Race to the Finish?
- Cover of John Murray first edition (1981)
- Author: Dervla Murphy
- Publisher: John Murray
- Publication date: 1981
- Pages: 264 (first edition)
- ISBN: 071953884X
- Dewey Decimal: 614.8/3
- Preceded by: Wheels Within Wheels
- Followed by: Eight Feet in the Andes

= Race to the Finish? =

Book by Dervla Murphy

Race to the Finish? The Nuclear Stakes is a book by Irish author Dervla Murphy. The book was first published in 1981. Like Murphy's other earlier works, it was published by Jock Murray of the John Murray publishing house.

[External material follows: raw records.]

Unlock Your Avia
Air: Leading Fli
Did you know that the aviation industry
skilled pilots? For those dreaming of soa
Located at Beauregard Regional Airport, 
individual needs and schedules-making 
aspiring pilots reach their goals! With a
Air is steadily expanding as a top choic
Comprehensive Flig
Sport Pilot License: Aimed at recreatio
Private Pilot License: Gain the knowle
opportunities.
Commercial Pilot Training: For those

Race to the Finish? is about nuclear power and the arms industry. Murphy speaks out against them, and credits the book as a turning point that led her to write more about political issues. In 1979, she stayed with friends near Three Mile Island, after America's worst nuclear accident. From then most of her books have been what she has called "mongrels", mixing travel with considerations of social, political and ethical problems.

A review in the Library Journal states

This book is avowedly anti-nuke. A well-reasoned and carefully written volume, it touches upon the safety factors in nuclear power plants, the medical consequences of nuclear radiation, the implications of nuclear proliferation, and the arms race expansion. Although some of the author's arguments can be found elsewhere, he presentation is well researched. Murphy concludes with an appreciation of the ethics and sincerity of most pro-nuclear scientists, however she may disagree with their view of nuclear energy.